What you have to do> Count the lines below that contain the word "Náramek", and give only that number.

Data for this task>
<<<<
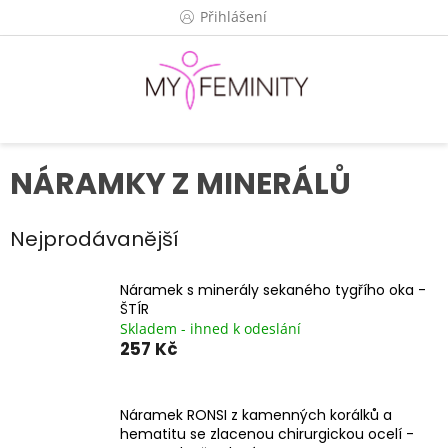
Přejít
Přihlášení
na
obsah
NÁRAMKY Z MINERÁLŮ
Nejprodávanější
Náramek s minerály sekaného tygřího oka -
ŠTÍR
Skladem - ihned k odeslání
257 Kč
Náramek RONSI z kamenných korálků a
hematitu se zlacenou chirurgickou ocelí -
>>>>
<<<<
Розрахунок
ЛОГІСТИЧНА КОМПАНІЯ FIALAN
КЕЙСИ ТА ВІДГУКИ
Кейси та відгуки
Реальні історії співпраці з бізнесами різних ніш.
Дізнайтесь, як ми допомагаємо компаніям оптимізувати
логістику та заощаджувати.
>>>>
<<<<
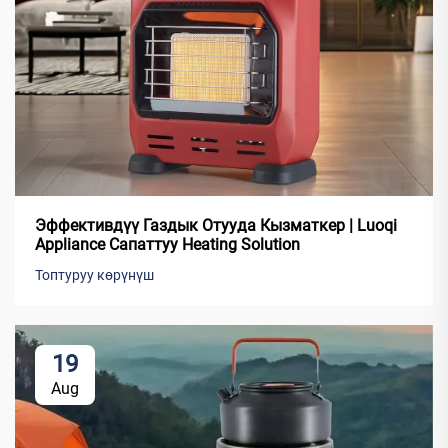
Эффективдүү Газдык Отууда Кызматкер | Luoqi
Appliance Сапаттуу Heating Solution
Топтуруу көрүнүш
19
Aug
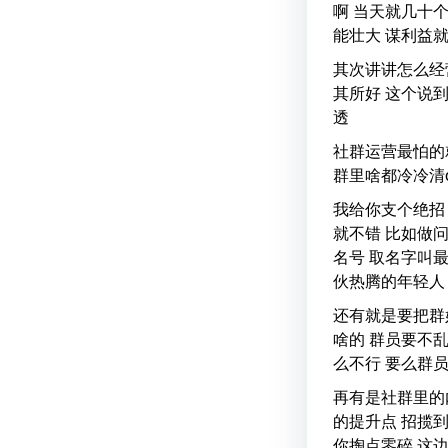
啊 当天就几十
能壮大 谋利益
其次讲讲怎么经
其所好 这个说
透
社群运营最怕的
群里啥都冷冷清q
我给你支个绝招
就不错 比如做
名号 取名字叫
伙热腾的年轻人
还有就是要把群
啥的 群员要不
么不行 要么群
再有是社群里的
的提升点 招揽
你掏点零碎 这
>>>>
Response box> 2